Atticus Finch Revisited

Atticus_and_Tom_Robinson_in_courtHarper Lee’s Go Set a Watchman has an undeniably odd publication history. Ms. Lee wrote the novel in the 1950s, well before she wrote and published her beloved To Kill a Mockingbird. When she finally agreed to publish Go Set a Watchman in 2015, it registered on critics and readers as a sequel of sorts for To Kill a Mockingbird.

Go Set a Watchman involves the moving rebuilding of a parent-child relationship after the child has lost respect for the parent, and this account deserves contemplation and reflection. However, the novel as a whole is only mediocre. Furthermore, many readers will be shocked and disappointed by the novel’s suggestion that Atticus Finch is not the heroic man they thought he was.

In particular, Finch is hardly a staunch defender of civil rights for the people he calls “Negroes.” He tells his daughter Jean Louise, who was known as Scout as a young girl, “Negroes down here are still in their childhood as a people.” He also reveals he is taking the case of an African American defendant so that the case does not fall into the hands of NAACP lawyers. In Finch’s opinion, the latter are too eagerly seeking cases they can rush into the federal courts.

If Finch is not the champion of civil rights people took him to be in To Kill a Mockingbird, his attitude about the law has supposedly remained consistent. Uncle Jack Finch tells Jean Louise: “The law is what Atticus lives by. He’ll do his best to prevent somebody beating up somebody else, and then he’ll turn around and try to stop the Federal Government if it is breaking the law . . . . [B]ut remember this, he’ll always do it by the letter of the law. That’s the way he lives.”

But alas, even Finch’s belief in the law has a hollowness to it. In Uncle Jack’s opinion, Atticus Finch’s law is only a “tin god.” For Atticus Finch, law and the abstract justice it might yield were part of a cultivated false consciousness. It enabled him to carry on despite the confusion and the contradictions that had begun to bedevil the American South of the mid-twentieth century.

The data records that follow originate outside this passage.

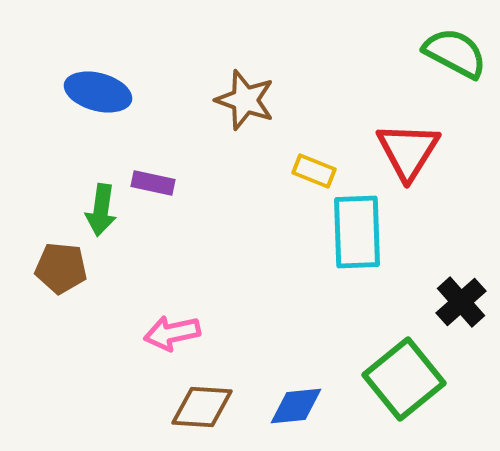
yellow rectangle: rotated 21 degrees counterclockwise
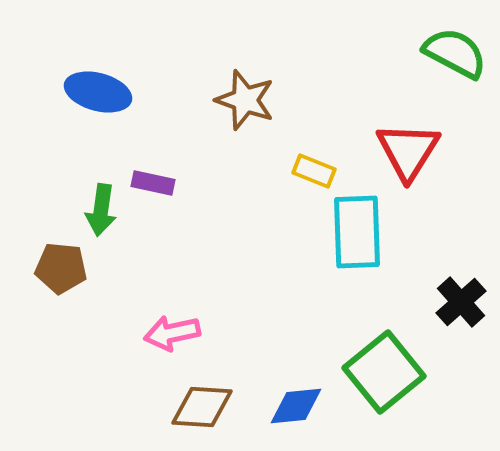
green square: moved 20 px left, 7 px up
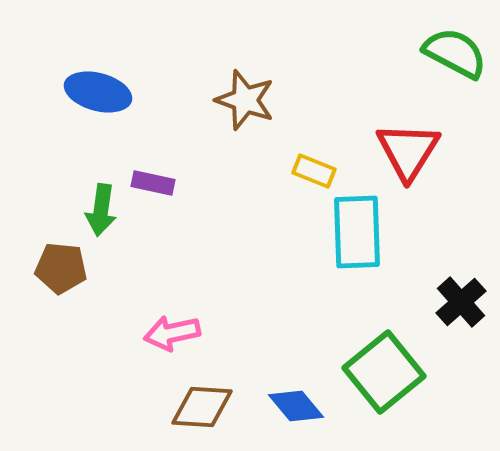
blue diamond: rotated 56 degrees clockwise
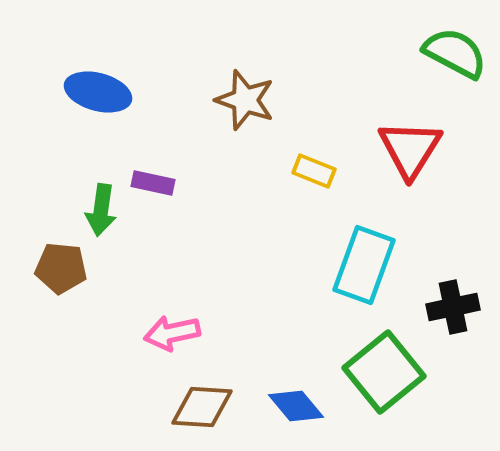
red triangle: moved 2 px right, 2 px up
cyan rectangle: moved 7 px right, 33 px down; rotated 22 degrees clockwise
black cross: moved 8 px left, 5 px down; rotated 30 degrees clockwise
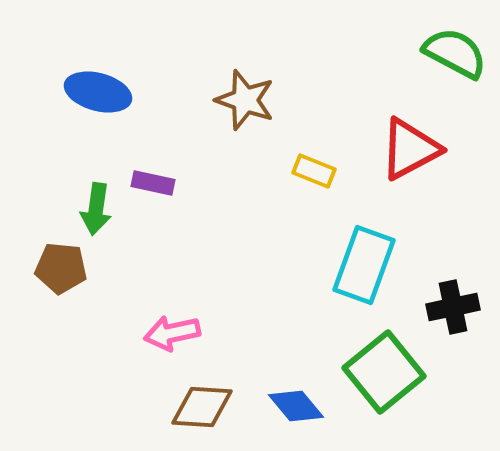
red triangle: rotated 30 degrees clockwise
green arrow: moved 5 px left, 1 px up
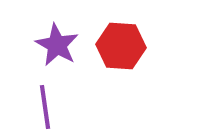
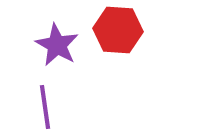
red hexagon: moved 3 px left, 16 px up
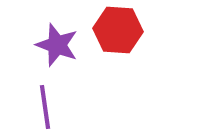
purple star: rotated 9 degrees counterclockwise
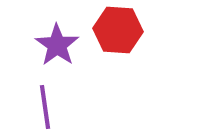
purple star: rotated 15 degrees clockwise
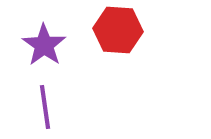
purple star: moved 13 px left
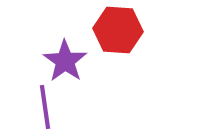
purple star: moved 21 px right, 16 px down
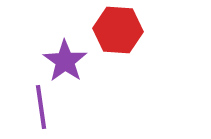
purple line: moved 4 px left
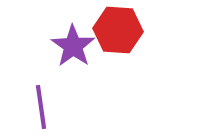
purple star: moved 8 px right, 15 px up
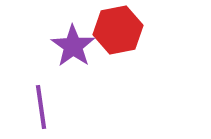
red hexagon: rotated 15 degrees counterclockwise
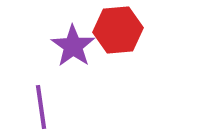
red hexagon: rotated 6 degrees clockwise
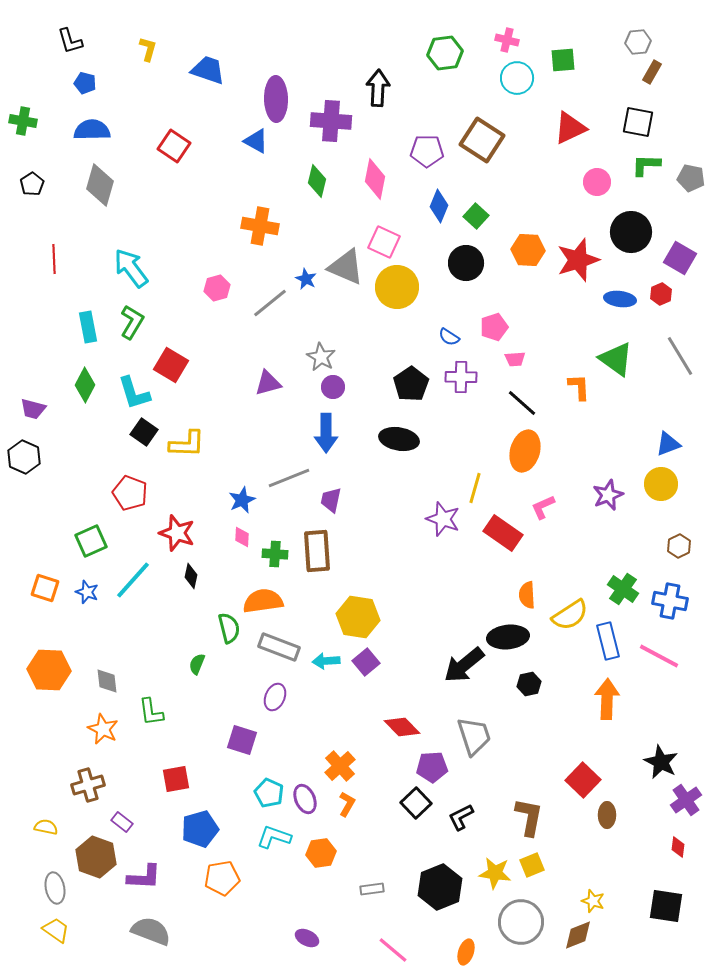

Harper Lee’s reflections on Atticus Finch and the law are neither secondary nor inconsequential. She herself was the daughter of a lawyer/ judge and came within one semester of graduating from law school. In her earnest account of Atticus Finch, Lee warns against having a rigid and superficial belief in law as a guide in life. It is not enough, Lee seems to be telling us, to simply live by the letter of the law.